Problem statement: A verbatim copy of all the data is required; the pictures should not appear in it.

Dataset content:

------------------------------------------------------------------------

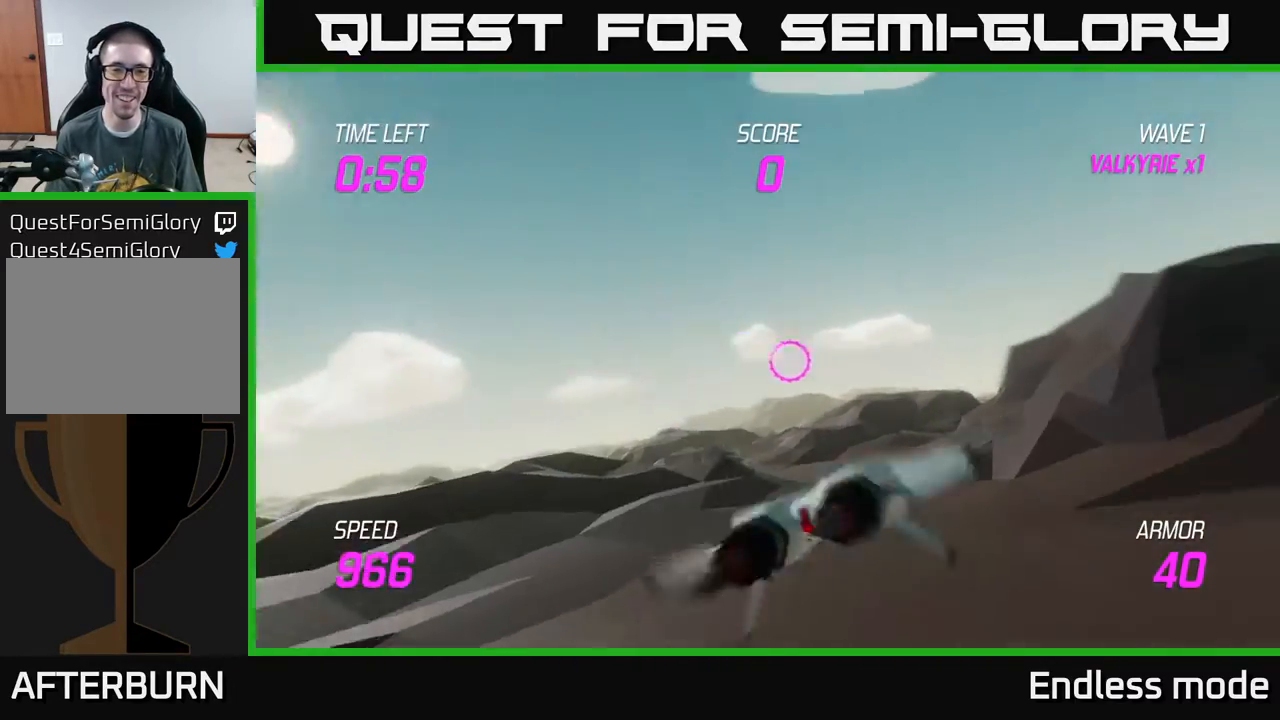
{"buttons": [], "left_stick": "right", "events": []}
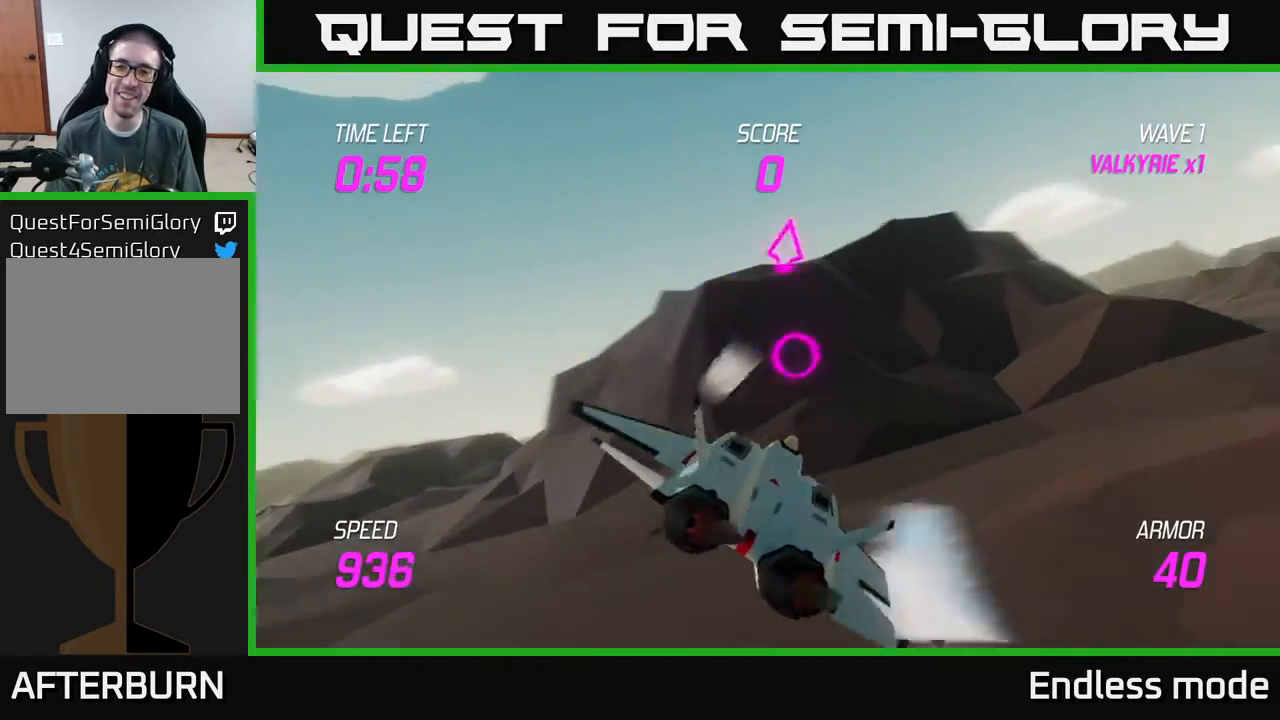
{"buttons": [], "left_stick": "up-right", "events": [[300, "left_stick", "up-right"]]}
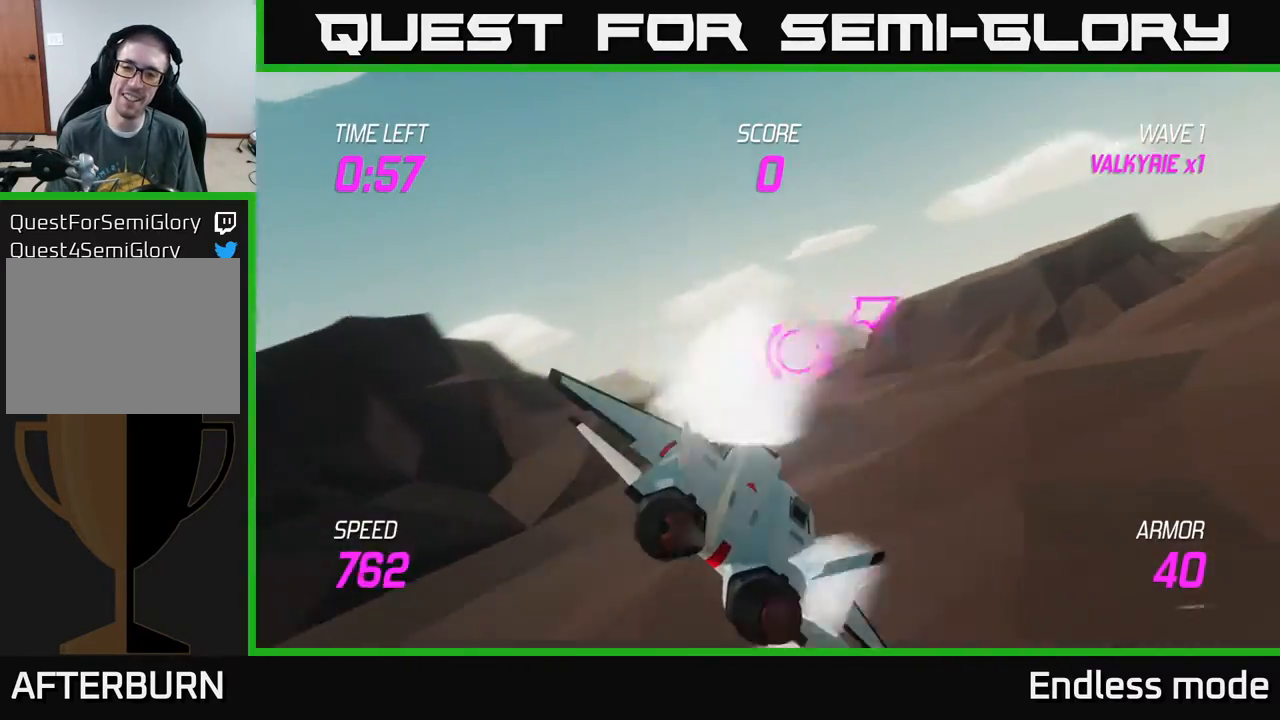
{"buttons": ["L2"], "left_stick": "up-right", "events": [[17, "L2", "down"]]}
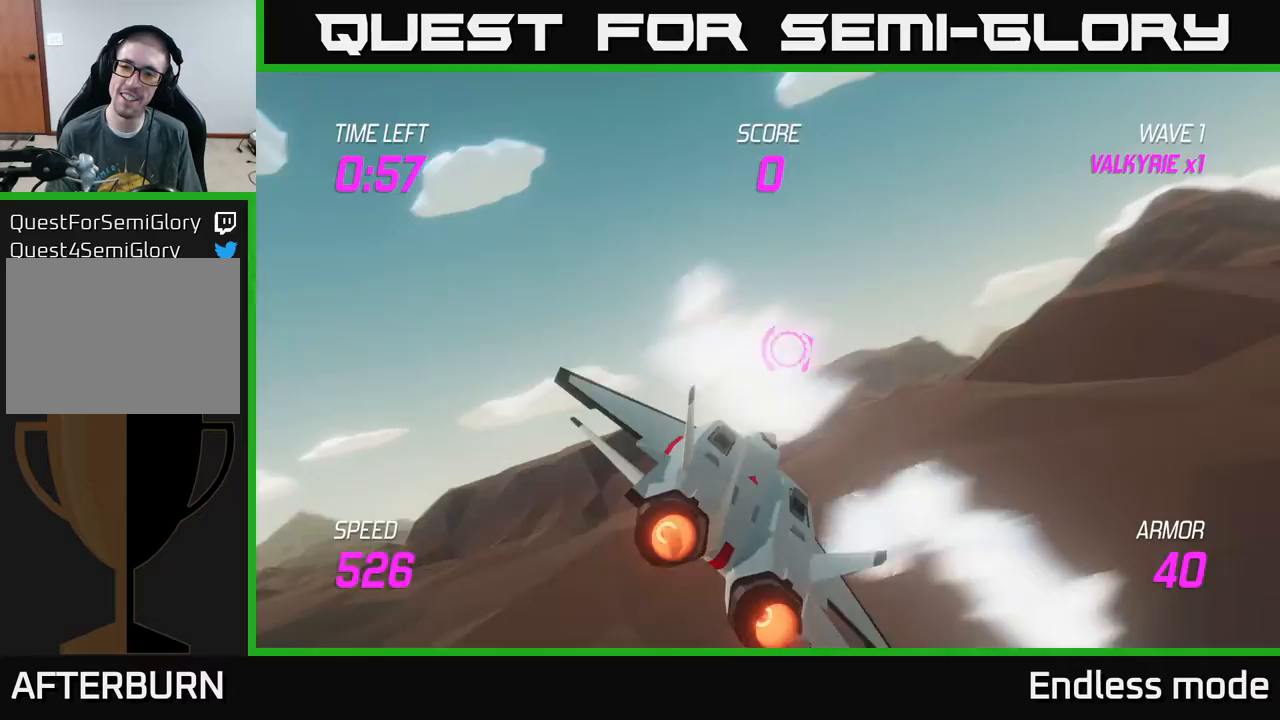
{"buttons": ["L2"], "left_stick": "up-right", "events": []}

------------------------------------------------------------------------

Result of this exercise:
{"buttons": [], "left_stick": "right", "events": []}
{"buttons": [], "left_stick": "up-right", "events": [[300, "left_stick", "up-right"]]}
{"buttons": ["L2"], "left_stick": "up-right", "events": [[17, "L2", "down"]]}
{"buttons": ["L2"], "left_stick": "up-right", "events": []}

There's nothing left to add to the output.